The data needed to evaluate the elementary indexes to build up the IQI were collected from institutional sources, research institutes and professional registers, and refer to the period 1991-2009. Table 1 reports the details of all the elementary indexes used for each dimension: Voice and accountability captures the participation in public elections, the phenomenon of associations, the number of social cooperatives and cultural liveliness measured in terms of books published and purchased in bookshops; Government effectiveness instead measures the endowment of social and economic structures in Italian provinces and the administrative capacity of provincial and regional governments in relation to policies concerning health, waste management and the environment; Regulatory quality comprises information concerning the degree of openness of the economy6, business environment and hence the ability of local administrators to promote and protect business activity; Rule of law summarises data on crime against persons or property, on magistrate productivity, trial times, the degree of tax evasion and the shadow economy; Corruption summarises data on a) crimes committed against the Public Administration (PA), b) the number of local administrations overruled7 by the federal authorities and c) the Golden-Picci Index, measuring the corruption level on the basis of “the difference between the amounts of physically existing public infrastructure (...) and the amounts of money cumulatively allocated by government to create these public works” (Golden and Picci, 2005, p. 37).

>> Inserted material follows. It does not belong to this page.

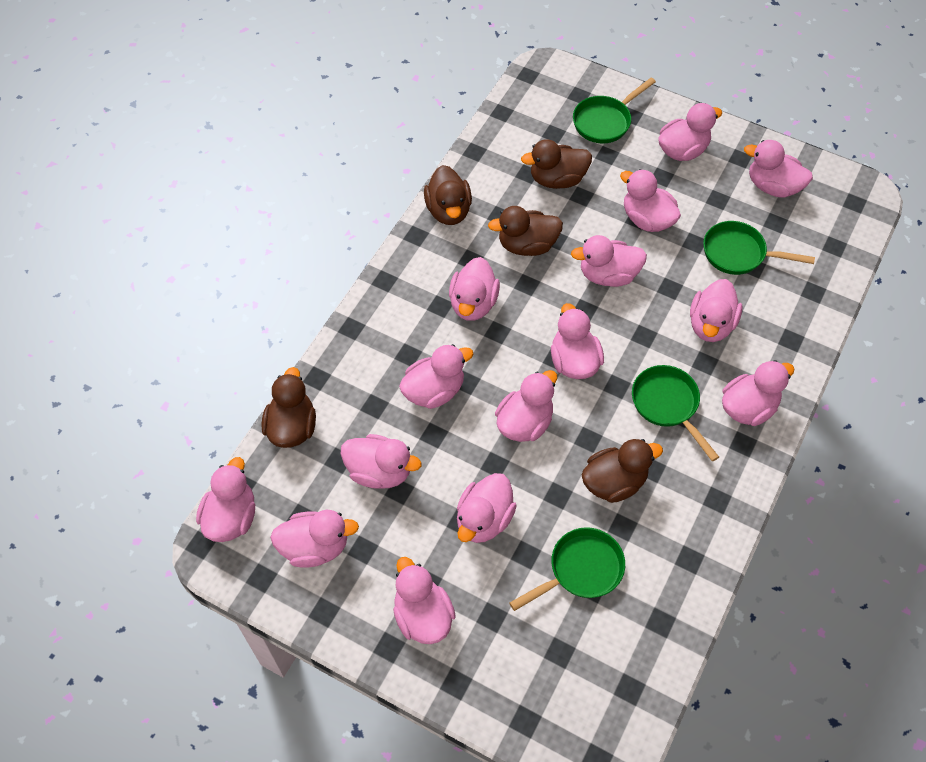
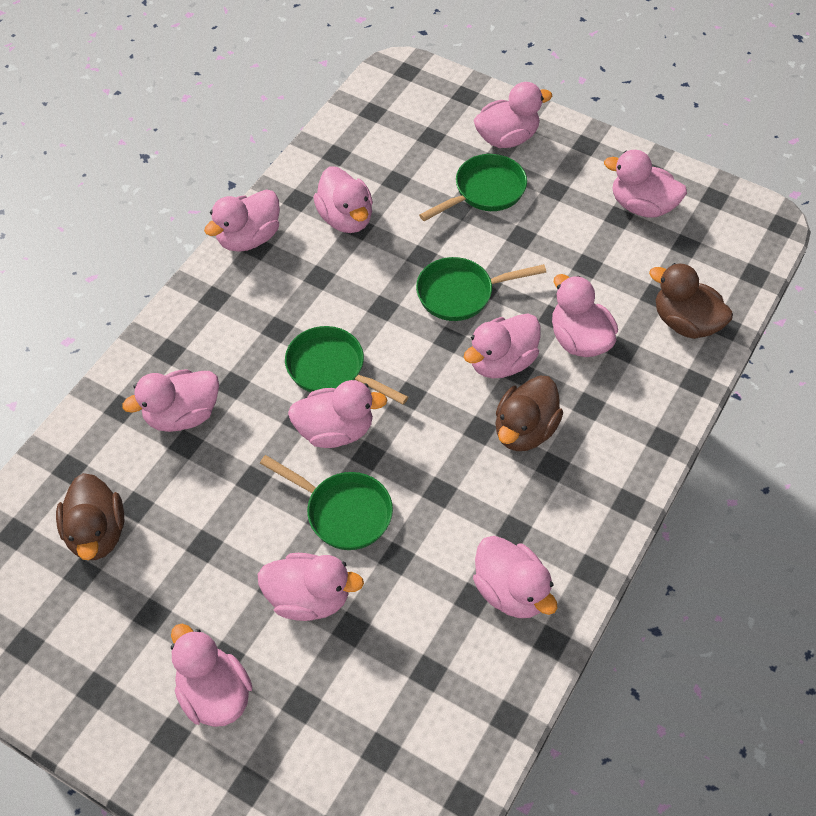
brown duck: 5 -> 3
pink duck: 15 -> 11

The criterion which steered the choice of 24 elementary indexes, albeit in the framework proposed by WGI, took account of the objectives of our analysis and the actual availability of data on a provincial basis. As regards the reference time period, the values of the elementary indexes are calculated in most cases for the years immediately prior to 20048, consistent with the fact that the data on professional recruitment refer to individuals graduating in 2004. Only in five cases do the elementary indexes refer to the years after 2004. However, the heterogeneity of the time reference does not, in our opinion, pose major problems, insofar as it is reasonable to assume that the processes of institutional change occur slowly, and that appreciable changes in institutional quality occur only in the medium-long term.